L'histoire de nos rapports avec la pharmacopée et les produits pharmaceutiques reste encore à écrire. Au-delà des vertus thérapeutiques recherchées, l'ensemble des rituels que nous accomplissons lors de la prise d'un médicament ou la somme des croyances apotropaïques (c'est-à-dire sensées éloigner le mal) que nous développons, souvent en secret d'ailleurs, constituent autant de champs historiques inexplorés.
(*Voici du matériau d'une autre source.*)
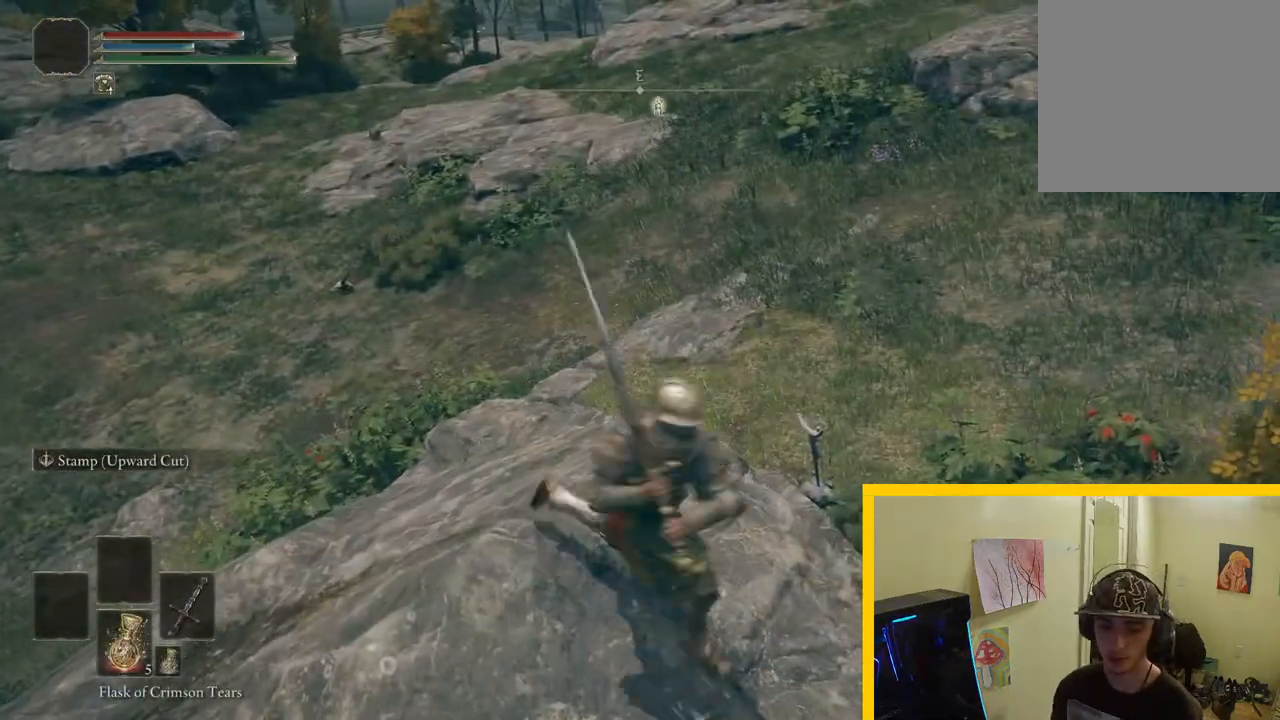
{"buttons": [], "left_stick": "up", "right_stick": "center", "events": [[17, "left_stick", "up-left"], [167, "left_stick", "up-right"], [283, "left_stick", "up"], [300, "B", "down"], [383, "B", "up"]]}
Parmi ces médicaments couronnés de toutes les vertus, les pastilles et le sirop du Docteur Guyot furent deux produits vedettes des pharmacies françaises de la Belle Epoque aux années 1950. Originaire de Périgny, Louis Guyot utilisa à merveille les bienfaits combinés du goudron, du menthol et de la terpine dans le soin et la prévention des maladies pulmonaires et respiratoires.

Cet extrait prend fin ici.